SOURCE DATA Start Marker

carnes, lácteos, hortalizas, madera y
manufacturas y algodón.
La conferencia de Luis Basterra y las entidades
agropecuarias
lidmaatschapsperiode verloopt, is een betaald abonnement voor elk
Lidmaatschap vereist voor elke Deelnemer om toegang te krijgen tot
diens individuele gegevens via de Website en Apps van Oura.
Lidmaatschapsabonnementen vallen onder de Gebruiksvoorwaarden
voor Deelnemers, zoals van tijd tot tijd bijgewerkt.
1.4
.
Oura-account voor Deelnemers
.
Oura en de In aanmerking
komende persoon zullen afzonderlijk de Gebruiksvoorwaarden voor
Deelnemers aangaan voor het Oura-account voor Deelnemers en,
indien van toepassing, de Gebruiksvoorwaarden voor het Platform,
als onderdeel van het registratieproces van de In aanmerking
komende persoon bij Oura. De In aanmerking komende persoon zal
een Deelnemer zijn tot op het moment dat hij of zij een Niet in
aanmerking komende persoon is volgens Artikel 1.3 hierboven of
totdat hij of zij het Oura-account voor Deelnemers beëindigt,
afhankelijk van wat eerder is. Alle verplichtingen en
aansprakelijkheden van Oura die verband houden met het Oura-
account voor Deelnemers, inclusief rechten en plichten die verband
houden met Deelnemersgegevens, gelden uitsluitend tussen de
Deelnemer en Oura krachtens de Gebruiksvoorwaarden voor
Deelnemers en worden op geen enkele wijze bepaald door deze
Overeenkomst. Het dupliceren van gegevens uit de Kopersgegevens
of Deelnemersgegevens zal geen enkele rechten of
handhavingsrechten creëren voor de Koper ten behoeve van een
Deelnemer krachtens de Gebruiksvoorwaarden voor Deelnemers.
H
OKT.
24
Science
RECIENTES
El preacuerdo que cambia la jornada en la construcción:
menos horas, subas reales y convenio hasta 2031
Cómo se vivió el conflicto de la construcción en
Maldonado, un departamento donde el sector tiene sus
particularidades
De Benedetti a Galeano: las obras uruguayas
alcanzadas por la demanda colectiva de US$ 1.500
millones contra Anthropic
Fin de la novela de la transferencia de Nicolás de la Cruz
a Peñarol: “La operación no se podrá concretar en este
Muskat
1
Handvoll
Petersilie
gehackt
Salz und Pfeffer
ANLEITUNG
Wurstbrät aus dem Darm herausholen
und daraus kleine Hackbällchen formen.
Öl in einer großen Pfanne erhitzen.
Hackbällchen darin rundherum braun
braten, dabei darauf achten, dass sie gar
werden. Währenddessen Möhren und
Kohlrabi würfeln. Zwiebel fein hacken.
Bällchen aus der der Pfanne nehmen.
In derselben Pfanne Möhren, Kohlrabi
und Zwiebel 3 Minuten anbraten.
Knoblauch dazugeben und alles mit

SOURCE DATA End Marker

* WHAT IS BEING ASKED *
Please transcribe every line of the records above word for word, changing nothing.

* REPLY TO THE EXERCISE *
carnes, lácteos, hortalizas, madera y
manufacturas y algodón.
La conferencia de Luis Basterra y las entidades
agropecuarias
lidmaatschapsperiode verloopt, is een betaald abonnement voor elk
Lidmaatschap vereist voor elke Deelnemer om toegang te krijgen tot
diens individuele gegevens via de Website en Apps van Oura.
Lidmaatschapsabonnementen vallen onder de Gebruiksvoorwaarden
voor Deelnemers, zoals van tijd tot tijd bijgewerkt.
1.4
.
Oura-account voor Deelnemers
.
Oura en de In aanmerking
komende persoon zullen afzonderlijk de Gebruiksvoorwaarden voor
Deelnemers aangaan voor het Oura-account voor Deelnemers en,
indien van toepassing, de Gebruiksvoorwaarden voor het Platform,
als onderdeel van het registratieproces van de In aanmerking
komende persoon bij Oura. De In aanmerking komende persoon zal
een Deelnemer zijn tot op het moment dat hij of zij een Niet in
aanmerking komende persoon is volgens Artikel 1.3 hierboven of
totdat hij of zij het Oura-account voor Deelnemers beëindigt,
afhankelijk van wat eerder is. Alle verplichtingen en
aansprakelijkheden van Oura die verband houden met het Oura-
account voor Deelnemers, inclusief rechten en plichten die verband
houden met Deelnemersgegevens, gelden uitsluitend tussen de
Deelnemer en Oura krachtens de Gebruiksvoorwaarden voor
Deelnemers en worden op geen enkele wijze bepaald door deze
Overeenkomst. Het dupliceren van gegevens uit de Kopersgegevens
of Deelnemersgegevens zal geen enkele rechten of
handhavingsrechten creëren voor de Koper ten behoeve van een
Deelnemer krachtens de Gebruiksvoorwaarden voor Deelnemers.
H
OKT.
24
Science
RECIENTES
El preacuerdo que cambia la jornada en la construcción:
menos horas, subas reales y convenio hasta 2031
Cómo se vivió el conflicto de la construcción en
Maldonado, un departamento donde el sector tiene sus
particularidades
De Benedetti a Galeano: las obras uruguayas
alcanzadas por la demanda colectiva de US$ 1.500
millones contra Anthropic
Fin de la novela de la transferencia de Nicolás de la Cruz
a Peñarol: “La operación no se podrá concretar en este
Muskat
1
Handvoll
Petersilie
gehackt
Salz und Pfeffer
ANLEITUNG
Wurstbrät aus dem Darm herausholen
und daraus kleine Hackbällchen formen.
Öl in einer großen Pfanne erhitzen.
Hackbällchen darin rundherum braun
braten, dabei darauf achten, dass sie gar
werden. Währenddessen Möhren und
Kohlrabi würfeln. Zwiebel fein hacken.
Bällchen aus der der Pfanne nehmen.
In derselben Pfanne Möhren, Kohlrabi
und Zwiebel 3 Minuten anbraten.
Knoblauch dazugeben und alles mit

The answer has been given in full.